Brief A:
From the budget passage below, list every category in the itemized breakdown of the reduced balance, along with the amount shown for each.
Brief B:
Repeat word for word the section of the budget passage below that starts at "Since advertising paid" and ends at "for these publications.".

---- Text provided

Other printing and mailing costs are itemized for the first time in this year’s budget, which reduces the total spent last year, $253,000, to an appropriation of $216,000. Keeping an allowance of $150,000 for the AHR, the reduced balance is to be spent as follows:

Annual Meeting Program $22,000
Pamphlets $20,000
Newsletter $15,000
Professional Register $8,000
Other $1,000

Since advertising paid for printing the annual program in 1971, the Review Board believes that more could be spent on its substantive improvement. Likewise, with pamphlet sales amounting to $21,591 last year, the board would hope that more can be appropriated in coming years for the writing and printing of the new “Historical Studies Series” paperbacks that we recommend elsewhere in this report. If these studies were treated as paperbacks, sold to college bookstores at a necessary discount, their sales income would provide the association with a self-sustaining revolving fund for these publications.

--------
---- Data records

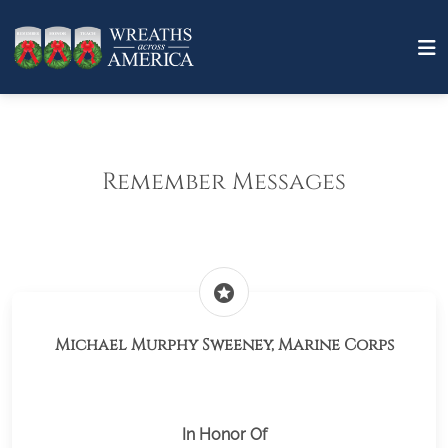
Remember Messages
stars
Michael Murphy Sweeney, Marine Corps
In Honor Of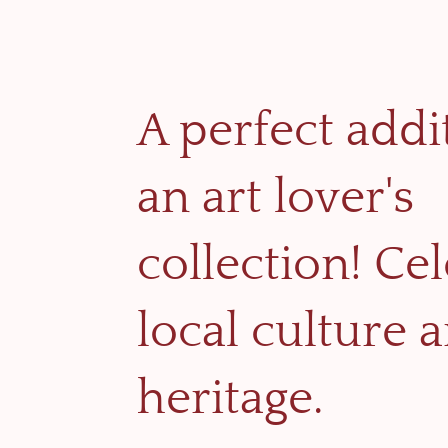
A perfect addi
an art lover's
collection! Ce
local culture 
heritage.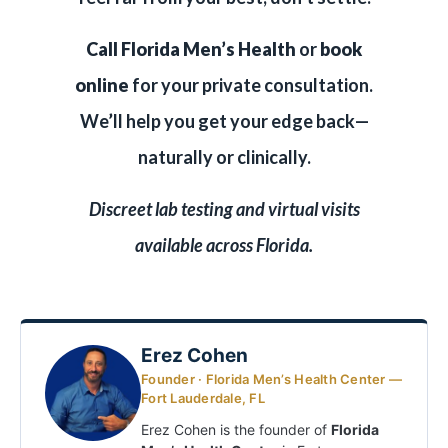
Call Florida Men’s Health
or
book
online
for your private consultation.
We’ll help you get your edge back—
naturally or clinically.
Discreet lab testing and virtual visits
available across Florida.
Erez Cohen
Founder · Florida Men’s Health Center —
Fort Lauderdale, FL
Erez Cohen is the founder of
Florida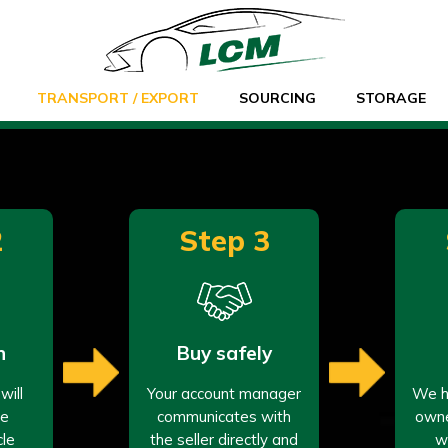
TRANSPORT / EXPORT
SOURCING
STORAGE
2
Step 3
n
Buy safely
will
Your account manager
We ha
re
communicates with
owne
cle
the seller directly and
w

--------

Task response A:
Annual Meeting Program: $22,000
Pamphlets: $20,000
Newsletter: $15,000
Professional Register: $8,000
Other: $1,000

Task response B:
Since advertising paid for printing the annual program in 1971, the Review Board believes that more could be spent on its substantive improvement. Likewise, with pamphlet sales amounting to $21,591 last year, the board would hope that more can be appropriated in coming years for the writing and printing of the new “Historical Studies Series” paperbacks that we recommend elsewhere in this report. If these studies were treated as paperbacks, sold to college bookstores at a necessary discount, their sales income would provide the association with a self-sustaining revolving fund for these publications.